In terms of our discussion, this is

$$ 22.5 \lt V \lt 27.5 \,\text{,} $$

where $V$ is a $\displaystyle{ \chi^2 }$ random variable with $25$ degrees of freedom. Now $\displaystyle{ \chi^2 }$ densities and are distributions cannot be known in simple combinations of classical functions. They can only be approximated. Knowing this, spreadsheets have been designed with approximate values of $\displaystyle{ \chi^2 }$ densities and distributions built in. We can obtain the probability that $V$ is between $22.5$ and $27.5$ using a spreadsheet. The command “=CHISQDIST(22.5,25,1)” gives that the probability of a $\displaystyle{ \chi^2 }$ random variable with $25$ degrees of freedom being at most $22.5$ is $0.3933\, $ , and similarly the probability of being less than $27.5$ is $0.6686\; $ . Thus the probability that such a variable takes values between $22.5$ and $27.5$ is $0.6686 -0.3933 =0.2754\; $ . This is the probability that our estimate of $\sigma^2$ is off by less than $10\%\;$ .

### Example 2

Suppose now that we do not know the actual mean of our normal variable, and must use the sample mean. That is, we use

$$ \sum_{k=1}^n\, \left( \frac{X_n -\bar{X}}{\sigma} \right)^2 $$

to address problems concerning $\sigma^2\;$ .

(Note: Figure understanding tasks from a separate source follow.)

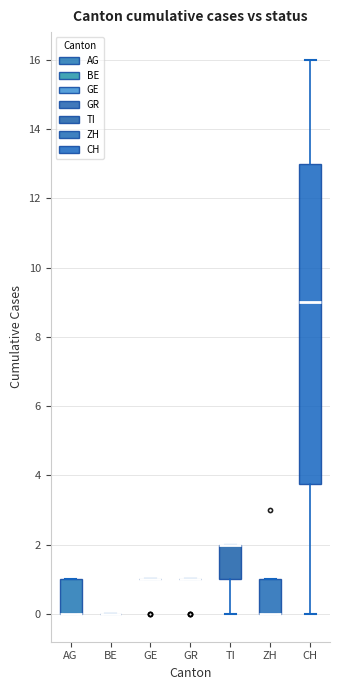

Reading left to right, transcribe this box plot: for each box, give where its median line is, the range the box spans, and where its two whiskers end, as read against the y-axis. The values are not printed on the chart, so give them approximately, as read against the axis.

AG: median 0.0 (drawn on the box's lower edge), box 0.0 to 1.0, whiskers 0.0 to 1.0
BE: box collapsed to a line at 0.0, whiskers 0.0 to 0.0
GE: box collapsed to a line at 1.0, whiskers 1.0 to 1.0
GR: box collapsed to a line at 1.0, whiskers 1.0 to 1.0
TI: median 2.0 (drawn on the box's upper edge), box 1.0 to 2.0, whiskers 0.0 to 2.0
ZH: median 0.0 (drawn on the box's lower edge), box 0.0 to 1.0, whiskers 0.0 to 1.0
CH: median 9.0, box 3.8 to 13.0, whiskers 0.0 to 16.0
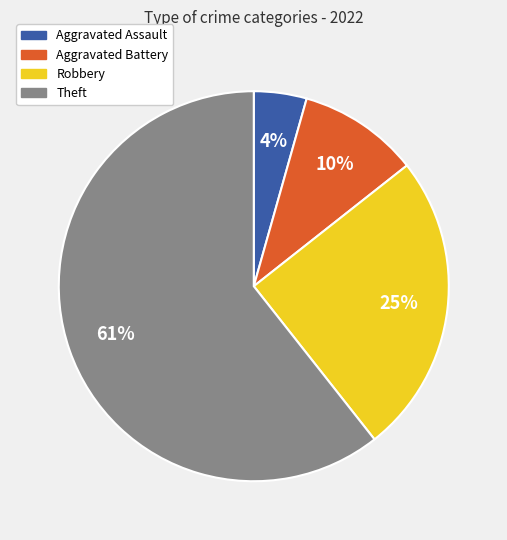

True or false: Aggravated Assault accounts for 12% of the total.

False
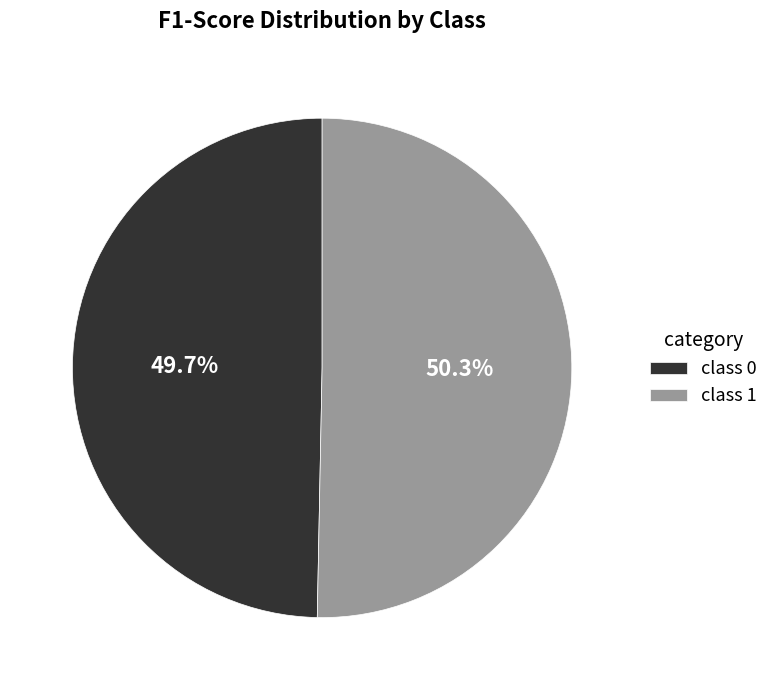

Which category has the biggest portion of the pie?

class 1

By way of illustration, suppose that a sample of size $20$ is taken of a normal variable $X\;$ . What is the probability that the sample variance will be $25\%$ larger than $\sigma^2\;$ ? We represent this as the probability that

$$ \sum_{k=1}^{20}\, \frac{\left( X_k -\bar{X} \right)^2}{19} \gt 1.25\,\sigma^2 \;\text{.} $$

This is equivalent to

$$ \sum_{k=1}^{20}\, \frac{\left( X_k -\bar{X} \right)^2}{\sigma^2} \gt 23.75\,\sigma^2 \;\text{.} $$

As noted above, the left-hand side is a $\displaystyle{ \chi^2 }$ random variable with $19$ degrees of freedom. Again using a spreadsheet we find

$$ \sum_{k=1}^{20}\, \frac{\left( X_k -\bar{X} \right)^2}{\sigma^2} \le 23.75\,\sigma^2 $$

to be $0.7941$ via the command “=CHISQDIST(23.75,19,1)” . Thus the desired probability is $1 -0.7941 =0.2059\;$ . That is, there is an approximately $20\%$ chance that our sample variance will exceed the actual by more than $20\%\;$ .

### Example 3

As a different type of example, consider the problem of trying to deliver supplies to a colony on Mars. What is the probability that a delivery will miss the drop-spot by more than a mile, assuming that the north-south and east-west errors are independently normally distributed with common

standard deviation of $.25{\rm mi}\;$ .

For convenience, we will measure in units of quarter miles. Let $N$ denote the north-south displacement of our delivery, and $W$ the east-west displacement. Our choice of units means that $N$ and $W$ are independent standard normal variables. The square of the total displacement is

$$ N^2 +E^2 \,\text{,} $$

and possesses a $\displaystyle{ \chi^2 }$ distribution with $2$ degrees of freedom. Thus the desired probability is

$$ P\left(\sqrt{ N^2 +W^2 } \gt 4\right) =P\left( N^2 +W^2 \gt 16 \right) \;\text{.} $$

We again use a spreadsheet with the command “=CHISQDIST(16,2,1)” to find that the probability that a $\displaystyle{ \chi^2 }$ distribution with $2$ degrees of freedom takes on values no greater than $16$ is $0.9997\;$ . The probability that our delivery misses its drop-spot by more than a mile is thus $1-0.9997 =0.0003\,$ , so that there is about a $0.03\%$ chance of missing the drop-spot by over a mile.

There are other interesting and important application of $\displaystyle{ \chi^2 }$ random variables, and some of these will be introduced later.